Here, when the rich have banished the poor from its urban core, from its isotropic plane of business immanence, won’t we have reached a strange apotheosis? Won’t we have reached an Endgame, like in chess, when the game is up although we continue to feign the moves? When, after little is left on the urban checkerboard besides a few loose pawns and kings, kings playing off against other kings, square by square, isn’t there’s nothing left to win nor any real possibility of ever winning? Nothing to exploit, nobody to valorize capital?

Or… or is it more that those pawns might learn “to thrive on renewal,” as Marshall said, and “delight in mobility,” keep moving on come what may?
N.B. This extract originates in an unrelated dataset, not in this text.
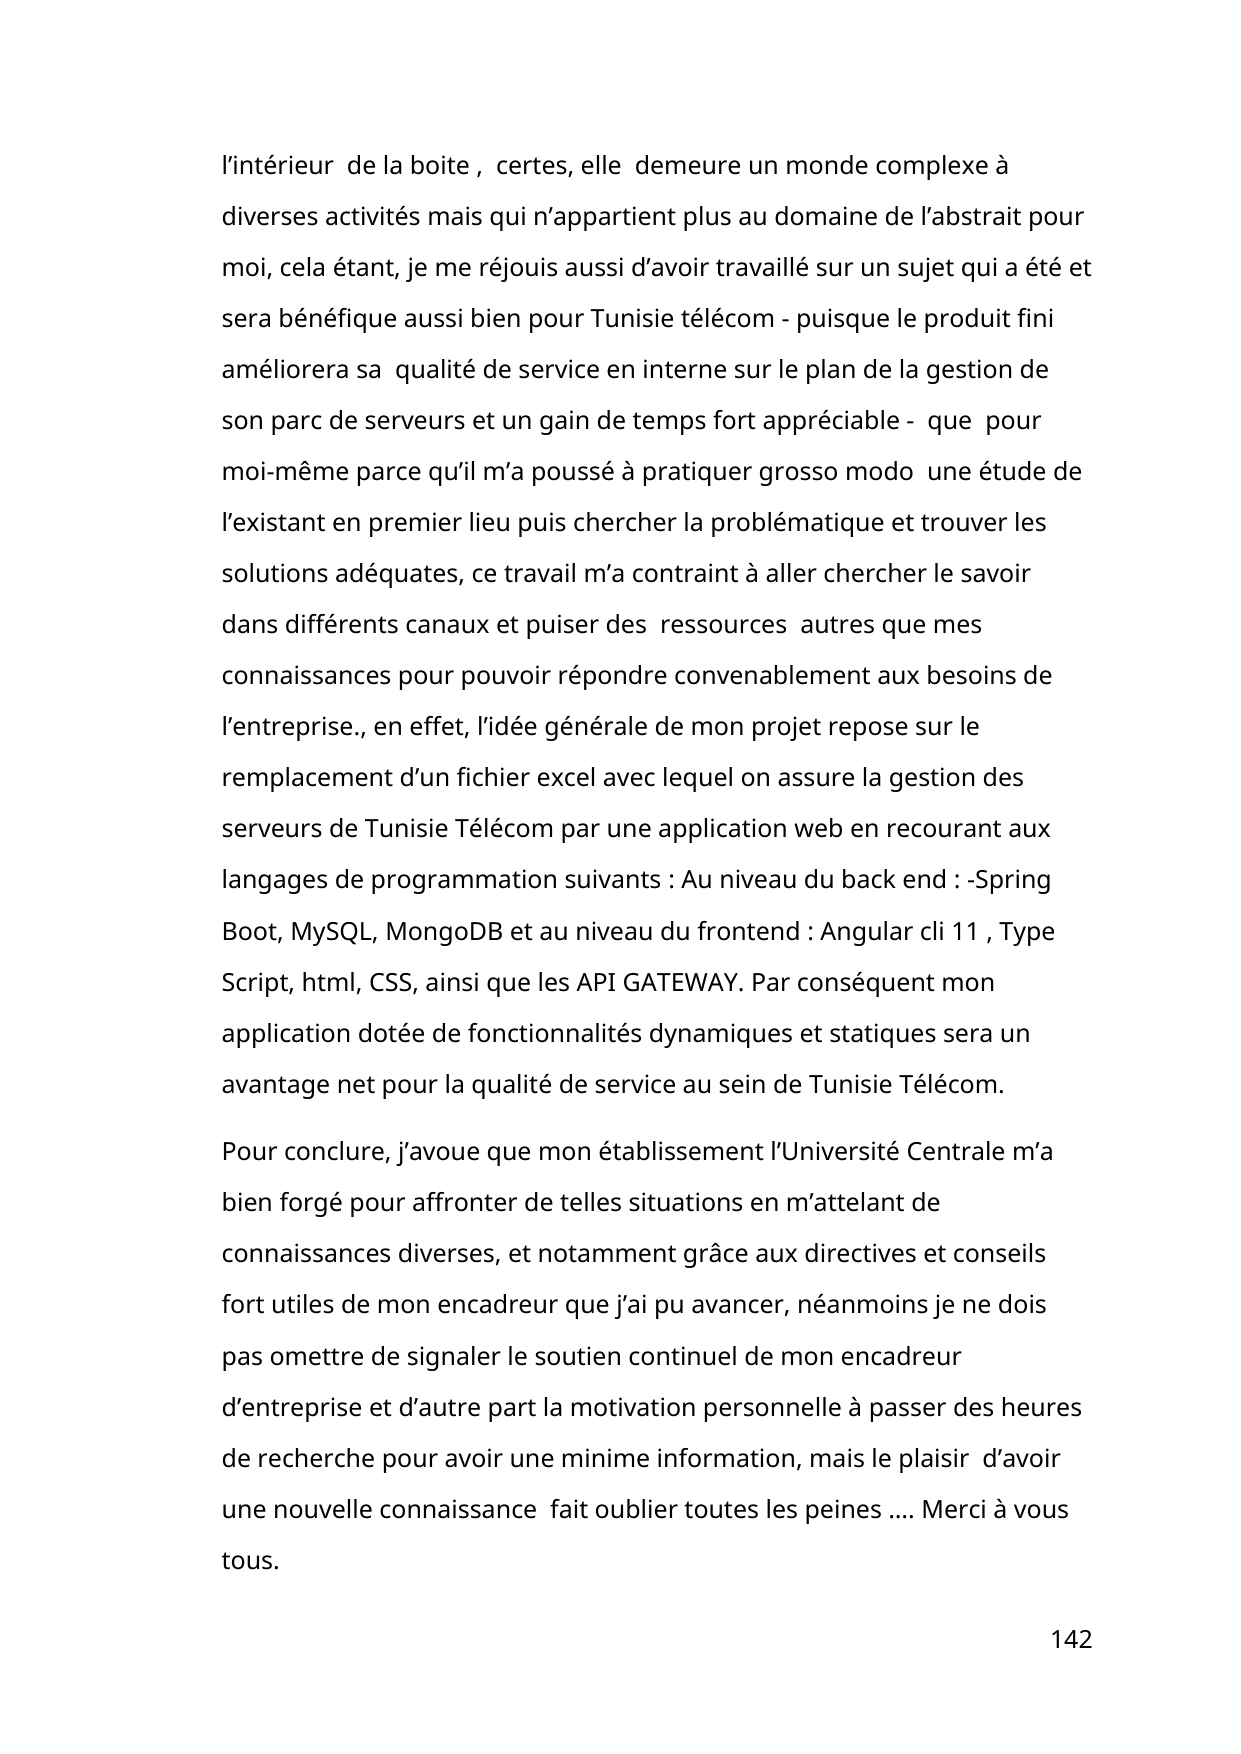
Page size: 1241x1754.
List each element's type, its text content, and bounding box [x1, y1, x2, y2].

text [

Maybe these pawns will edge along together, agonizingly, one square at a time, until they finally make it to the end of the board, transforming themselves into powerful queens, winning the Endgame against all odds.

Ah, I know this checkmate is probably pure fantasy. But even if it never happens, I’ll take comfort in the meantime from one basic idea underlying both David’s and Marshall’s work: that of a Marx without limits, an ever-renewable thinker whose thought and practice will live on so long as capitalism lives on, so long as working class people everywhere retain a capacity to still make moves.


Endnotes

  1. See Kriston Capps, “The Hidden Horror of Hudson Yards Is How It Was Financed,” CityLab (April 12, 2019): www.citylab.com
  2.  See Marx’s Economic Manuscript of 1864-1865 (Haymarket Books, Chicago, 2017)
  3. In All That Is Solid Melts Into Air, Marshall suggests this melting process is an example of “bourgeois nihilism.” He also cities, in a footnote, David’s work to this effect. “It is only recently,” Marshall says, “that Marxist thinkers have begun to explore this theme. The economic geographer David Harvey tries to show in detail how the repeated intentional destruction of the ‘built environment’ is integral to the accumulation of capital.”